EXTRACTED TEXT:

____

Note that it's legal for the supplied text to be empty, and this does happen
for example when Inform creates the nouns of anonymous objects, as in a
sentence such as "Four people are in the Dining Room."

It may seem odd that noun structures store a pointer back to their owners;
as if the luggage tag has a suitcase hanging from it, rather than vice versa.
But this is needed because nouns can themselves be registered as excerpt
meanings. Thus, "silver medallion" might be an EM pointing to a noun,
and if it comes up in parsing then we need a way to get from the noun to
the actual medallion object.

When a noun is created, we supply a bitmap of options:

@d PARSE_EXACTLY_NTOPT 1
@d REGISTER_SINGULAR_NTOPT 2
@d REGISTER_PLURAL_NTOPT 4
@d ATTACH_TO_SEARCH_LIST_NTOPT 8

=
noun *Nouns::new_proper_noun(wording W, int gender, int options,
	unsigned int mc, parse_node *val) {
	general_pointer owner = NULL_GENERAL_POINTER;
	if (val) owner = STORE_POINTER_parse_node(val);
	return Nouns::new_inner(W, owner, LOW_NOUN_PRIORITY, options, mc, NULL, gender);
}

noun *Nouns::new_common_noun(wording W, int gender, int options,
	unsigned int mc, general_pointer owner) {
	return Nouns::new_inner(W, owner, HIGH_NOUN_PRIORITY, options, mc, NULL, gender);
}

noun *Nouns::new_inner(wording W, general_pointer owner, int p, int options,
	unsigned int mc, NATURAL_LANGUAGE_WORDS_TYPE *foreign_language, int gender) {
	noun *t = CREATE(noun);
	t->tagged_to = owner;
	t->registration_to = owner;
	if (mc == NOUN_MC) t->registration_to = STORE_POINTER_noun(t);
	t->registration_category = mc;
	t->range_number = t->allocation_id + 1;
	t->search_priority = p;
	t->match_exactly = FALSE;
	t->names = Clusters::new();
	if (options & PARSE_EXACTLY_NTOPT) t->match_exactly = TRUE;
	if (Wordings::nonempty(W))

____

DATA EXTRACT:
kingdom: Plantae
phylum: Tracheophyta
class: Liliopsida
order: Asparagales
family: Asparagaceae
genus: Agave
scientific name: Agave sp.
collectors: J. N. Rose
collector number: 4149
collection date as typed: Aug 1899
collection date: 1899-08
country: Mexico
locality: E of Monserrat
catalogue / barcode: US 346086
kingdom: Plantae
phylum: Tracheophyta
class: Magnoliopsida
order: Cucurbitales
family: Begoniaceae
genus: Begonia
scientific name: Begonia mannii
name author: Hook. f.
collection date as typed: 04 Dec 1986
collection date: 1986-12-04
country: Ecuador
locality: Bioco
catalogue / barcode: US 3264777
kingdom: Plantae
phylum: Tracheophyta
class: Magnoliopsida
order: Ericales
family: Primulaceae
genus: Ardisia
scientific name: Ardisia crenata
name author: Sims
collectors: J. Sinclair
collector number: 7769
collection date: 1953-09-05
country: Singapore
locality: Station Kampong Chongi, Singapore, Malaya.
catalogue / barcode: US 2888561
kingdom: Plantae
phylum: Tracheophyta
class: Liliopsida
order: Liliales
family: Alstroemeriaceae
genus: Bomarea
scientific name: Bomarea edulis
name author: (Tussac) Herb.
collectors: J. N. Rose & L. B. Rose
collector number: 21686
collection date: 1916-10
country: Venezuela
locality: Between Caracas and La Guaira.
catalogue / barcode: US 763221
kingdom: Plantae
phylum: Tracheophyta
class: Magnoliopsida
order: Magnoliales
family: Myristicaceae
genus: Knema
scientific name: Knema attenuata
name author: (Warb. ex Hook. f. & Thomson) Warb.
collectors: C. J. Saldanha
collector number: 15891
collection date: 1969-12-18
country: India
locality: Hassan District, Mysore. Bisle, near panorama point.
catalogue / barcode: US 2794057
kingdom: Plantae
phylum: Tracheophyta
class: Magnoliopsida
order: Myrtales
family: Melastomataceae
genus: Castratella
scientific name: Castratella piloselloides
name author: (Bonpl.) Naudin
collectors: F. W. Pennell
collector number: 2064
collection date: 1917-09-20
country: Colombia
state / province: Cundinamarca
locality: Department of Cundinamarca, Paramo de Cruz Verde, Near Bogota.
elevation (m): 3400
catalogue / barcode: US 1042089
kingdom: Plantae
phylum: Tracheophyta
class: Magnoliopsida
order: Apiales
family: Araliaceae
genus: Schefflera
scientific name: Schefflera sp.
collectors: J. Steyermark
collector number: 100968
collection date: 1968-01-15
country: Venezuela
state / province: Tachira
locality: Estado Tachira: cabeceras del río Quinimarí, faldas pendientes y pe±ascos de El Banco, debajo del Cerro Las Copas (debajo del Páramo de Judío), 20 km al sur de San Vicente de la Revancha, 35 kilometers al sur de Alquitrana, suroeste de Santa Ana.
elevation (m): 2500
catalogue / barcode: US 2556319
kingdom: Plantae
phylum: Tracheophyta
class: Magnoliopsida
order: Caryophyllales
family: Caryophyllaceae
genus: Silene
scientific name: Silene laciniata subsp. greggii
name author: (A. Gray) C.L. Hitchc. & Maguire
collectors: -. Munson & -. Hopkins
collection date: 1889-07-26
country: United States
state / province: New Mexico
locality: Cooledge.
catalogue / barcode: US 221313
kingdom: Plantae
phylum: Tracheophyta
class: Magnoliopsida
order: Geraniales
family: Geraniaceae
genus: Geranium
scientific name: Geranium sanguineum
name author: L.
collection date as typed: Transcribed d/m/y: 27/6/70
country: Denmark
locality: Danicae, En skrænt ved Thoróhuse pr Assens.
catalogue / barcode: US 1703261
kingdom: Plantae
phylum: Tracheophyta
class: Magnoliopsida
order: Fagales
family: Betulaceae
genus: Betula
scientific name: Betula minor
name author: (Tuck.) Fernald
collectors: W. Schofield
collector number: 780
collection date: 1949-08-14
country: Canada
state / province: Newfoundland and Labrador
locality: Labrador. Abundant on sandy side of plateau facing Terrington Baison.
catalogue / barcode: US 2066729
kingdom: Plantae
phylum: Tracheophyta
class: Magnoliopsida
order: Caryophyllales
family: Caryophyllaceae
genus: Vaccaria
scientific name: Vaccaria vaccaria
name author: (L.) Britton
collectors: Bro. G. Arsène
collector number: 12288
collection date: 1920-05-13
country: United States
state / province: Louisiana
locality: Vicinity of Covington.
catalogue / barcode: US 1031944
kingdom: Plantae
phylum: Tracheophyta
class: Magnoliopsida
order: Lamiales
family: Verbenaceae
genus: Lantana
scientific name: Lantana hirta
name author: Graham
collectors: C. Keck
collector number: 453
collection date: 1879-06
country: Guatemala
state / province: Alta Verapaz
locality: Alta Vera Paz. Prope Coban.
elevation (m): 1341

____

EXERCISE BRIEF:
Reproduce the text on noun creation, starting at "But this is" and ending at "actual medallion object.".

CORRECT ANSWER:
But this is needed because nouns can themselves be registered as excerpt
meanings. Thus, "silver medallion" might be an EM pointing to a noun,
and if it comes up in parsing then we need a way to get from the noun to
the actual medallion object.